Papa immediately stops trying to get up and turns his gaze on you. He says nothing, but his eyes whisper,
Is this true?

“Now justice has come to collect.” Horatio stumbles a little bit on a loose floorboard, but his aim stays true. “You know, Phillip boy, if you’d just given Clarisse the child she wanted, like a real man, none of this would have happened. . . . Shame I had to fill in for you.”

Your breath catches. Papa’s grip on the chair tightens so much that you can hear the wood splinter beneath his hand.

Horatio sneers. “You mean you didn’t even suspect?”

Papa draws himself up to his full height.

“When Clarisse sent herself back to her Maker in that barn,” McGrath says slowly, “she took one of mine with her.”

Papa screams and lunges for McGrath.

McGrath opens fire.

The impact folds Papa’s body in two and carries him across the room into the stove, where he shudders once and lies still.
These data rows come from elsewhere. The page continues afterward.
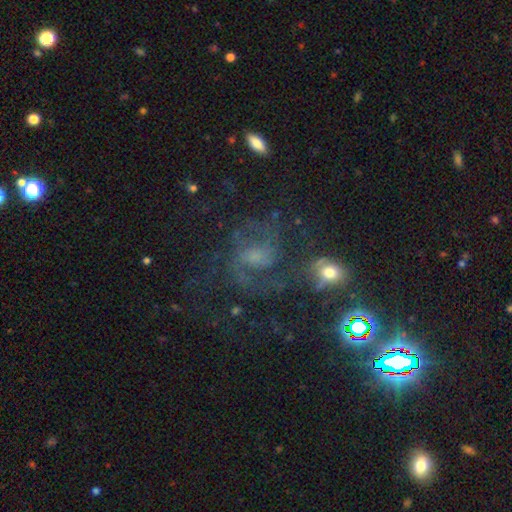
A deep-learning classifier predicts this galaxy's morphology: Smooth or featured: featured or disk — 67% (star or artifact — 18%)
Edge-on disk: no — 97% (yes — 3%)
Bar: no — 52% (weak — 39%)
Spiral arms: yes — 87% (no — 13%)
Spiral winding: medium — 52% (tight — 25%)
Spiral arm count: 2 — 48% (can't tell — 24%)
Bulge size: small — 40% (moderate — 33%)
Merging: none — 55% (major disturbance — 23%)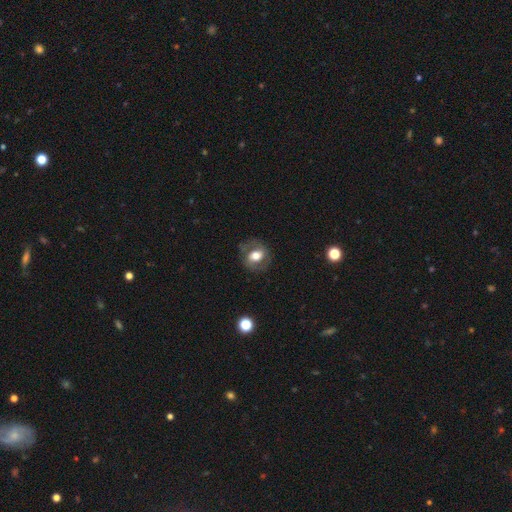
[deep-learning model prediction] A smooth galaxy with no disk features (48%).

Vote fractions:
- Smooth or featured? smooth: 48% / featured or disk: 44% / star or artifact: 8%
- Merging? none: 74% / minor disturbance: 16% / major disturbance: 9% / merger: 1%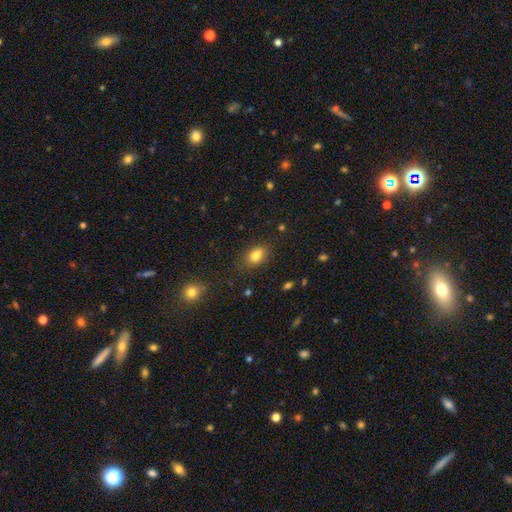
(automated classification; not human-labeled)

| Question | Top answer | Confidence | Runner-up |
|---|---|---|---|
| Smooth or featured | smooth | 81% | star or artifact (11%) |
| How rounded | in between | 79% | round (19%) |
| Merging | none | 78% | minor disturbance (15%) |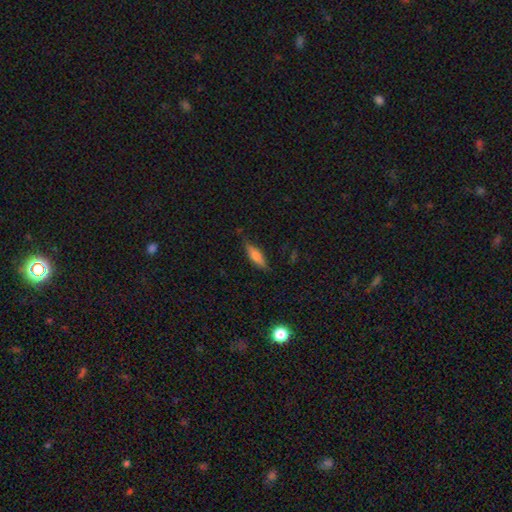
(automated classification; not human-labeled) A smooth galaxy with no disk features (67%) that is cigar-shaped (49%, tied with in between). Merging: none (77%).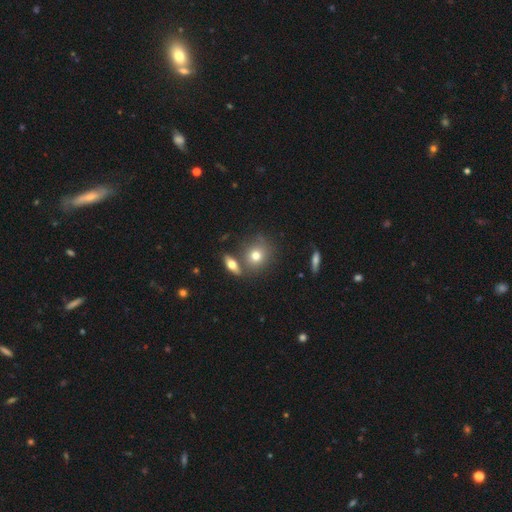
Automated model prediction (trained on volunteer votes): A smooth galaxy with no disk features (72%) that is round (73%).

Vote fractions:
- Smooth or featured? smooth: 72% / featured or disk: 17% / star or artifact: 11%
- How rounded? round: 73% / in between: 24% / cigar-shaped: 2%
- Merging? none: 67% / merger: 19% / minor disturbance: 11% / major disturbance: 3%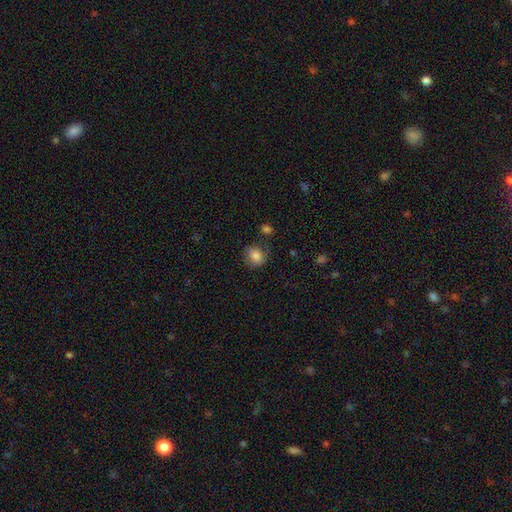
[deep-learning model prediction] This is likely a smooth galaxy (80%). How rounded: likely round (68%). Merging: likely none (64%).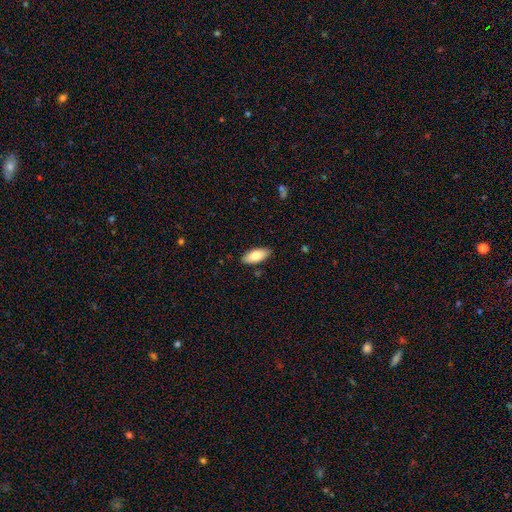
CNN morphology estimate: Smooth or featured?
  - smooth: 81% *
  - featured or disk: 13%
  - star or artifact: 6%
How rounded?
  - in between: 85% *
  - cigar-shaped: 13%
  - round: 2%
Merging?
  - none: 88% *
  - minor disturbance: 9%
  - major disturbance: 2%
  - merger: 1%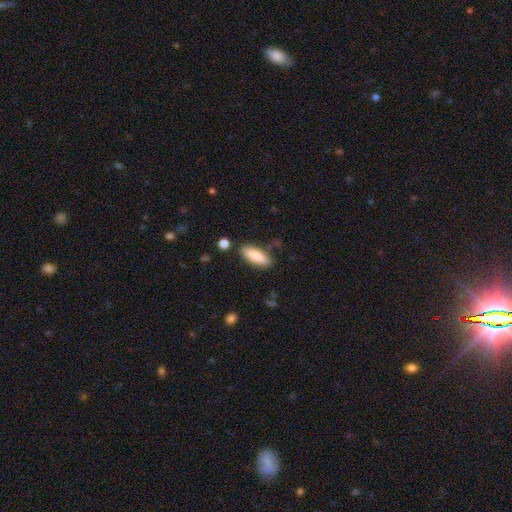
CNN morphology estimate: This appears to be a smooth galaxy with no disk features (80%) that is in between round and cigar-shaped (65%). Merging: none (78%).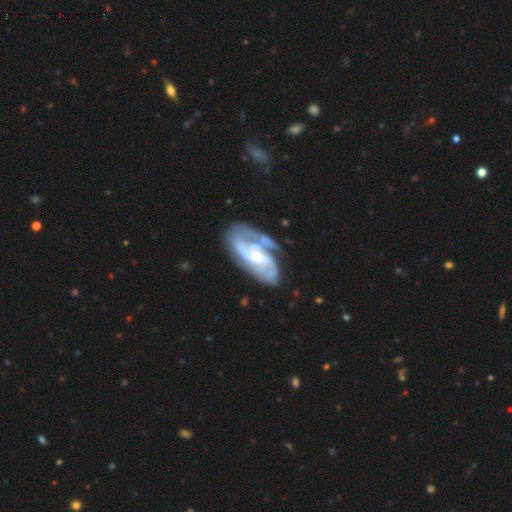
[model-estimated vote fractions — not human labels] Smooth or featured? featured or disk (84%)
Edge-on disk? no (96%)
Bar? no (45%)
Spiral arms? yes (94%)
Spiral winding? medium (48%)
Spiral arm count? 2 (66%)
Bulge size? small (44%)
Merging? none (55%)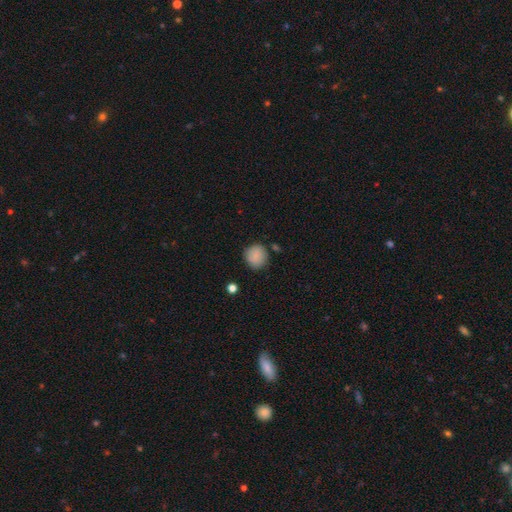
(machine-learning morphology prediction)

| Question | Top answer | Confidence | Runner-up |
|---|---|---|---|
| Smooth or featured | smooth | 87% | star or artifact (8%) |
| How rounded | round | 86% | in between (13%) |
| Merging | none | 81% | minor disturbance (13%) |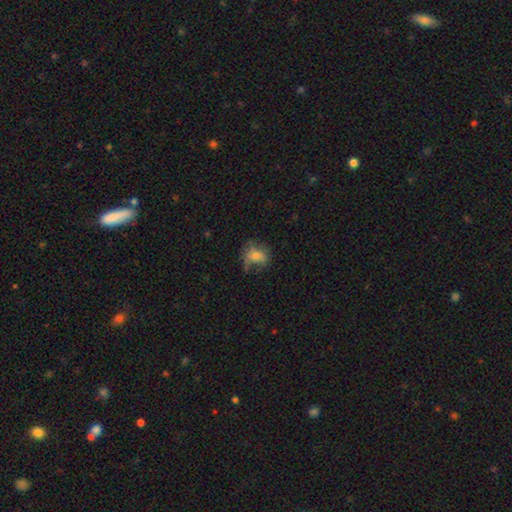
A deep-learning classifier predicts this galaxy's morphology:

His unseeing eyes glare up at McGrath.

At once Gracie is wailing and Violet is screaming, and you want to join them, but the heat within is devouring your voice. Instead you dive for McGrath yourself.

He doesn’t have time to properly aim his rifle, but he shrugs you off hard with his shoulder, knocking you back into the kitchen table. It flips over along with you, sending corn and the extinguished lantern down onto the wooden floor.

The cold barrel presses into the side of your neck. “Any last words before I show you the same courtesy you showed to my scarecrow?”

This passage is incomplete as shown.